## EXCERPT
:::

With Lackey already having the reputation of not leaving games easily, Maddon knew he had his work cut out for him.

But at this point of the season when the Cubs have what appears to be a comfortable 12-game lead over the Cardinals in the Central Division, Maddon knew the situation called for him to be safe rather than sorry.

“He tried to talk me out of it and I wasn’t going to be talked out of it,” Maddon said after the Cubs’ bullpen surrendered five runs in the eighth inning in a 6-4 loss. “We’re just going to wait on it.”

Lackey, who underwent treatment after leaving the game, appeared afterward to be unfazed. Just how unaffected was he? Lackey sidestepped a question about his shoulder to begin his postgame press conference by saying hello to his kids after being chastised by his 4-year-old daughter for not saying hi when he finds himself in front of a television camera.

“I’m OK,” Lackey said. “It’s nothing crazy. Trust me, I’ve been out there feeling a lot worse so year, I’ll be all right.”

At one point, Lackey characterized the shoulder soreness as “an old thing” before repeating he would be fine and blaming the soreness on an extra bullpen session he tends to throw after each start. Maddon said Lackey isn’t planning on missing his next scheduled start, but that “we don’t know right now.”

For now, the apparent shoulder scare appears to be nothing more than a bump in the road. So too is a two-game losing streak to the Cardinals, who earned a series split with Sunday night’s come-from-behind victory.

But considering the Cardinals left town still trailing the Cubs by the same 12 games they did when the series started on Thursday, the skid – much like Lackey’s shoulder – doesn’t appear to be a major issue, especially if you ask the Cubs about the back-to-back losses when considered in the grander scheme.

“It’s not awful,” Maddon said of the series split. “Of course, being in the position of winning the the first two (games), you’d like to able to do more and we were in position to.”

:::

(Collected data)

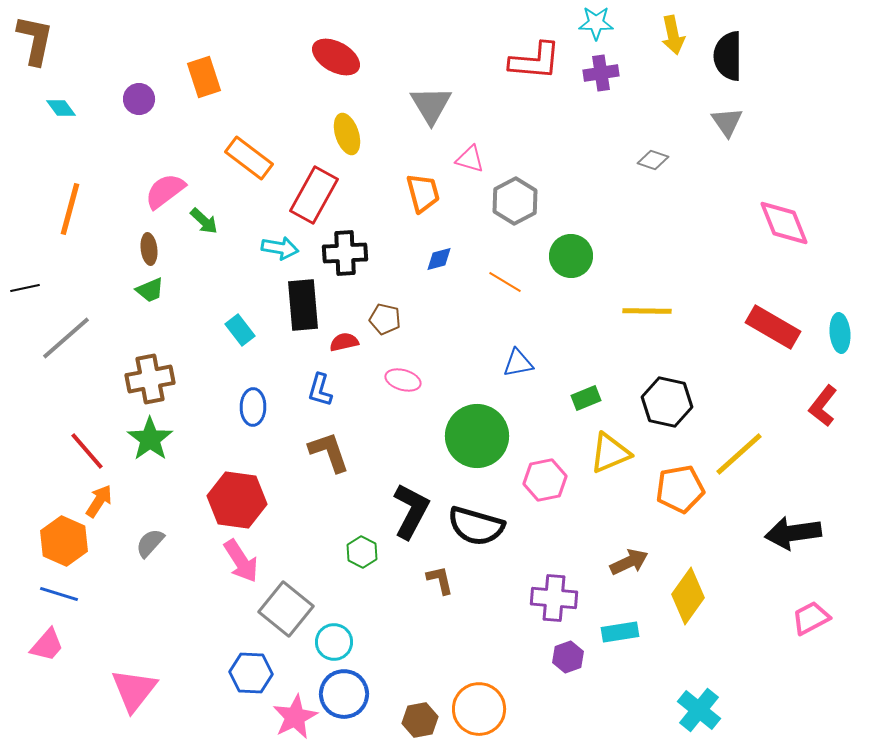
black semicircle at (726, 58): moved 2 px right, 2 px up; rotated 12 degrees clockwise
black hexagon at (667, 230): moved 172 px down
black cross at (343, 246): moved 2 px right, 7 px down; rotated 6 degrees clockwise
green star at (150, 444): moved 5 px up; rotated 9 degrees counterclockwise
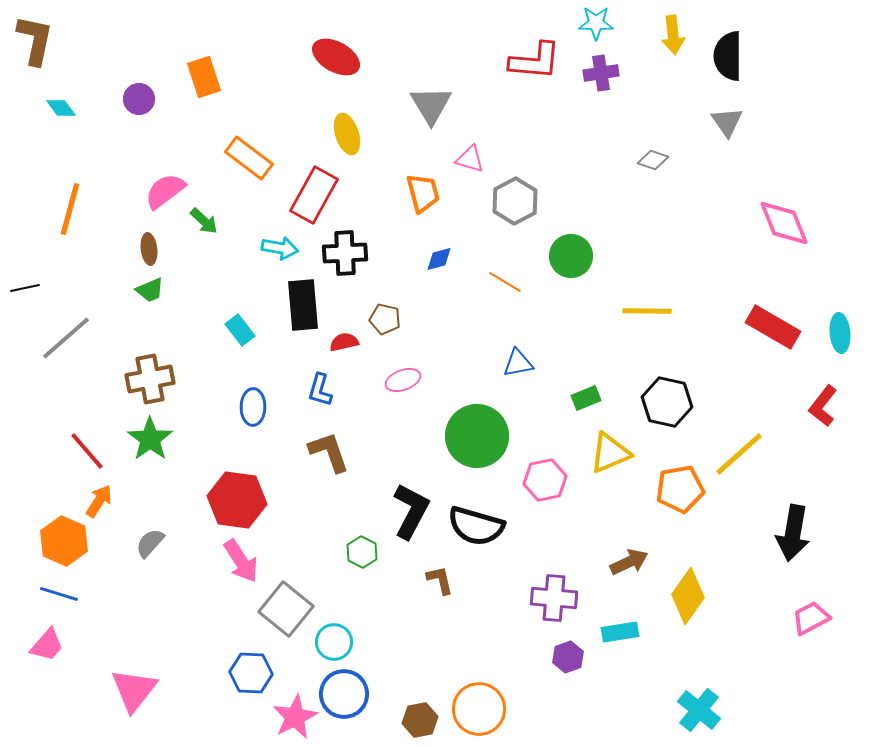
yellow arrow at (673, 35): rotated 6 degrees clockwise
pink ellipse at (403, 380): rotated 36 degrees counterclockwise
black arrow at (793, 533): rotated 72 degrees counterclockwise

:::

## REQUIRED WORK
1 - Return the article about Lackey's shoulder, reproducing every word of it.
2 - Recast the records as a numbered list, beginning at the start of the records and continuing through the line that contains "green star at". Omit blank lines and the pictures.
The article and the records are unrelated material.

## ANSWERS
1 -
With Lackey already having the reputation of not leaving games easily, Maddon knew he had his work cut out for him.

But at this point of the season when the Cubs have what appears to be a comfortable 12-game lead over the Cardinals in the Central Division, Maddon knew the situation called for him to be safe rather than sorry.

“He tried to talk me out of it and I wasn’t going to be talked out of it,” Maddon said after the Cubs’ bullpen surrendered five runs in the eighth inning in a 6-4 loss. “We’re just going to wait on it.”

Lackey, who underwent treatment after leaving the game, appeared afterward to be unfazed. Just how unaffected was he? Lackey sidestepped a question about his shoulder to begin his postgame press conference by saying hello to his kids after being chastised by his 4-year-old daughter for not saying hi when he finds himself in front of a television camera.

“I’m OK,” Lackey said. “It’s nothing crazy. Trust me, I’ve been out there feeling a lot worse so year, I’ll be all right.”

At one point, Lackey characterized the shoulder soreness as “an old thing” before repeating he would be fine and blaming the soreness on an extra bullpen session he tends to throw after each start. Maddon said Lackey isn’t planning on missing his next scheduled start, but that “we don’t know right now.”

For now, the apparent shoulder scare appears to be nothing more than a bump in the road. So too is a two-game losing streak to the Cardinals, who earned a series split with Sunday night’s come-from-behind victory.

But considering the Cardinals left town still trailing the Cubs by the same 12 games they did when the series started on Thursday, the skid – much like Lackey’s shoulder – doesn’t appear to be a major issue, especially if you ask the Cubs about the back-to-back losses when considered in the grander scheme.

“It’s not awful,” Maddon said of the series split. “Of course, being in the position of winning the the first two (games), you’d like to able to do more and we were in position to.”

2 -
1. black semicircle at (726, 58): moved 2 px right, 2 px up; rotated 12 degrees clockwise
2. black hexagon at (667, 230): moved 172 px down
3. black cross at (343, 246): moved 2 px right, 7 px down; rotated 6 degrees clockwise
4. green star at (150, 444): moved 5 px up; rotated 9 degrees counterclockwise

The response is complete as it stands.